Now those kinds of ideas (ideas which contradict expectations) are the kind of ideas which, bad or not, are much more likely to be the stuff of inspiring free association.

And if the ideas that you get from doing that do turn out to be bad ideas, well, they are probably surprisingly bad, maybe because for some reason they seem to offer just a forlorn glimmer of hope that someone might just want them and that hope will tempt you to follow that glimmer as you taxi gently along a dimly lit track of follow-up ideas which might turn out to help you towards your startup’s take-off with a genuinely scalable startup idea.

Alternatively, that very same track of ideas could leave you hurtling past the end of the metaphorical startup runway into a not-so-metaphorical crash which burns up all of your funds (a point at which ideas which at some point looked good can definitively prove themselves to have been surprisingly bad).

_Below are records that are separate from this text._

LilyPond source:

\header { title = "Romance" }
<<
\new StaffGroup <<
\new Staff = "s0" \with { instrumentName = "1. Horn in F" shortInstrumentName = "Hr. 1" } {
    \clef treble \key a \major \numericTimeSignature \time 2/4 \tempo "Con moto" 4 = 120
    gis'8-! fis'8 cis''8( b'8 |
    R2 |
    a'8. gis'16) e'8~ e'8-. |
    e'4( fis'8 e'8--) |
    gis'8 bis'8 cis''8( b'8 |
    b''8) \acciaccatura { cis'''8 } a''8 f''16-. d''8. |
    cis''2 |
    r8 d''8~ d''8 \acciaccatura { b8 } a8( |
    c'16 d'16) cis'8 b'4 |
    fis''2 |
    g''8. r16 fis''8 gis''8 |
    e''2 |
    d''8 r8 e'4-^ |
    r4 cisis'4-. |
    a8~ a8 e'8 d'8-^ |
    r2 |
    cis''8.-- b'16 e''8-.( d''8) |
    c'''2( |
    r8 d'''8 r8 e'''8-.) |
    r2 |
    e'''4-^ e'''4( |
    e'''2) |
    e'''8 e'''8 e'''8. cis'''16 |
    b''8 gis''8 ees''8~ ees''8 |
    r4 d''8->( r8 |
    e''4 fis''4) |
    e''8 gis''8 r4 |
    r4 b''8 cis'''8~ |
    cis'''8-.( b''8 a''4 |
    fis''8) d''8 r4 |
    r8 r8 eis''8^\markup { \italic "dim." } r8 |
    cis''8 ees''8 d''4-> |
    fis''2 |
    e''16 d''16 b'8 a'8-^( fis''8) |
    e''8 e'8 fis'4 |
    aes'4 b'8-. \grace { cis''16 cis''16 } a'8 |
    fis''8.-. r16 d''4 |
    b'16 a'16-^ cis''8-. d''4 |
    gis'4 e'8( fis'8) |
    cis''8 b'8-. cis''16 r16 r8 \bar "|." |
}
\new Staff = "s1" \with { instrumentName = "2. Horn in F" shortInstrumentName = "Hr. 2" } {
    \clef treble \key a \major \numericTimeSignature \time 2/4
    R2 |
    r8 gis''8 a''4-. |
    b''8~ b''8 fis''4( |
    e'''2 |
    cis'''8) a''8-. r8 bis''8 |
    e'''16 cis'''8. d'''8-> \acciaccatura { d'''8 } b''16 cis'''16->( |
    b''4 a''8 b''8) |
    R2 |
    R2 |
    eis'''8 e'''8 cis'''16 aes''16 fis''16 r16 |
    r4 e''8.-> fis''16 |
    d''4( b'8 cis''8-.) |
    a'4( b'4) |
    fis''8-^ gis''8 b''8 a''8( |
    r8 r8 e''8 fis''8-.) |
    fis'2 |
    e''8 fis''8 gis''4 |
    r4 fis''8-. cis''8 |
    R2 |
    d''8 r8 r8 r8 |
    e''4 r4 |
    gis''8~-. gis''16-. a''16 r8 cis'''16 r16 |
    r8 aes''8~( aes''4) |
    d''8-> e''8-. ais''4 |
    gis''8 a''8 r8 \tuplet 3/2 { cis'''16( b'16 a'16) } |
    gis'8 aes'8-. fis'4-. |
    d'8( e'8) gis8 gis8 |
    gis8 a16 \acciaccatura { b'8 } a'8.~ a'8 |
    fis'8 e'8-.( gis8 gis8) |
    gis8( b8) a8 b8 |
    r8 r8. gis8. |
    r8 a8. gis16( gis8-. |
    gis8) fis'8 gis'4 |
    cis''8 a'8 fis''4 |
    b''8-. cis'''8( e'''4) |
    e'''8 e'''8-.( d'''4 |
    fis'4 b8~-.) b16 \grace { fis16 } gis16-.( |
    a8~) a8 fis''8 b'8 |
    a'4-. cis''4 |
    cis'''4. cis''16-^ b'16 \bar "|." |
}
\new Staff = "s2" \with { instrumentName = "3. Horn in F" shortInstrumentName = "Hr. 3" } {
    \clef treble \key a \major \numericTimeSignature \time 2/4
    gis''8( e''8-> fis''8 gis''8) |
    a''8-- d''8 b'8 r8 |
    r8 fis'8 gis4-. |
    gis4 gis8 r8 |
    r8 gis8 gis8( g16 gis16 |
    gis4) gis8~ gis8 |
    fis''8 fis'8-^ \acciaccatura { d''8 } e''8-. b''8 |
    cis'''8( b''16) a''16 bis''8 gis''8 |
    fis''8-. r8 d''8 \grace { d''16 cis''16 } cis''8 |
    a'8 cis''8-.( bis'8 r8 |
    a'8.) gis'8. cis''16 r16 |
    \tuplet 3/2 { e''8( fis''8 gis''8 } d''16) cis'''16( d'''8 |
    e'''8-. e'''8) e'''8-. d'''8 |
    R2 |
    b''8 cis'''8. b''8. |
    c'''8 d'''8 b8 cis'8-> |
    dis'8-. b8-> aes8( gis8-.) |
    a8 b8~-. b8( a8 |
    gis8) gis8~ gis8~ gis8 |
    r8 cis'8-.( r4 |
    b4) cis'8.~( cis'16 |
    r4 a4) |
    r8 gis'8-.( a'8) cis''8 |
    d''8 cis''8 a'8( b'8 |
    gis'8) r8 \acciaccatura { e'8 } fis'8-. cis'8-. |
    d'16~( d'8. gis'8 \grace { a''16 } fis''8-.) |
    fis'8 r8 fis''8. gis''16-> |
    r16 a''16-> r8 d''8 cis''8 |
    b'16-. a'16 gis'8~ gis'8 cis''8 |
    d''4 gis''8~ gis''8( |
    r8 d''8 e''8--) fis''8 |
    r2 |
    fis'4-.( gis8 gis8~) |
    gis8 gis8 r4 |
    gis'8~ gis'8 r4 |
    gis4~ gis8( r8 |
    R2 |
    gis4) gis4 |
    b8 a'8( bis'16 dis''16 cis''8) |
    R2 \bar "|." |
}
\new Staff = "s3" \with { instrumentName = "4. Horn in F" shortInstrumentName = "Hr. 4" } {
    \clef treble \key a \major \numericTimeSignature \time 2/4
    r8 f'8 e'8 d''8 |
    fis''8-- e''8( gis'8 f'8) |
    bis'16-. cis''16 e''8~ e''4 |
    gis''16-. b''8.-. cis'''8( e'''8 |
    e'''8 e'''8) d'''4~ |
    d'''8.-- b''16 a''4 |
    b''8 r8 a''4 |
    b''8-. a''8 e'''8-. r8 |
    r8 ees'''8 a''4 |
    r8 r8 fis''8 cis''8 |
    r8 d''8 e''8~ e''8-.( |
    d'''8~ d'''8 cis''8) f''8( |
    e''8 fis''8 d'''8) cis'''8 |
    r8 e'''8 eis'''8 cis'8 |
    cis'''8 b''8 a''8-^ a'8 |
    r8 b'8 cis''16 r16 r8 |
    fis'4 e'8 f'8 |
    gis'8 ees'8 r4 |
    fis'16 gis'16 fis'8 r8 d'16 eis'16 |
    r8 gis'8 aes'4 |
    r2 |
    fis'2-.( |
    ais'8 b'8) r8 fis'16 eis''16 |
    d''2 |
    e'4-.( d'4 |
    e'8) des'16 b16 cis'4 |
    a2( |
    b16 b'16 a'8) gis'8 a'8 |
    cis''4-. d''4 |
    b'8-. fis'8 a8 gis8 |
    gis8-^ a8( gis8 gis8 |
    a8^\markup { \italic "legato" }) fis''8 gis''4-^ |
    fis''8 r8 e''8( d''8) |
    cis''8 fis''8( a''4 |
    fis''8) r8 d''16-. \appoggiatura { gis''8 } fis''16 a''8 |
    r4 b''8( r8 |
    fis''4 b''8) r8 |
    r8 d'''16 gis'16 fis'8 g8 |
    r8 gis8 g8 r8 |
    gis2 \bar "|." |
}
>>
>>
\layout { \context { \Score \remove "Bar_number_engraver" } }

So, although it’s pretty obvious that surprisingly bad ideas are not all useful, there is something surprisingly useful about surprisingly bad ideas: they open up the whole question of expectations.

Nerdy startup types are usually no good at anticipating the expectations of real social humans with a ‘life’, so for this next exercise you might want to go and find yourself a less-nerdy co-founder.

Have another go at coming up with bad ideas for things people want, but this time why not start to deconstruct the expectations that sit behind why you think people actually wouldn’t want them.

See if you can come up with ideas for things that others would think people wouldn’t want, but where you have well-thought out reasons for thinking that they would be absolutely wrong about that for some surprisingly unexpected reasons.

Harder, isn’t it?

If you can’t do it, or at least if trying to do it doesn’t help you get to grips with expectations enough to actually come up with some better ideas, then maybe the whole idea about you starting a startup was a bad idea, which might turn out to be a real surprise, which would be a useful, if painful discovery, but one which might just stop you wasting a lot of time and money and prove the validity of the title of this article.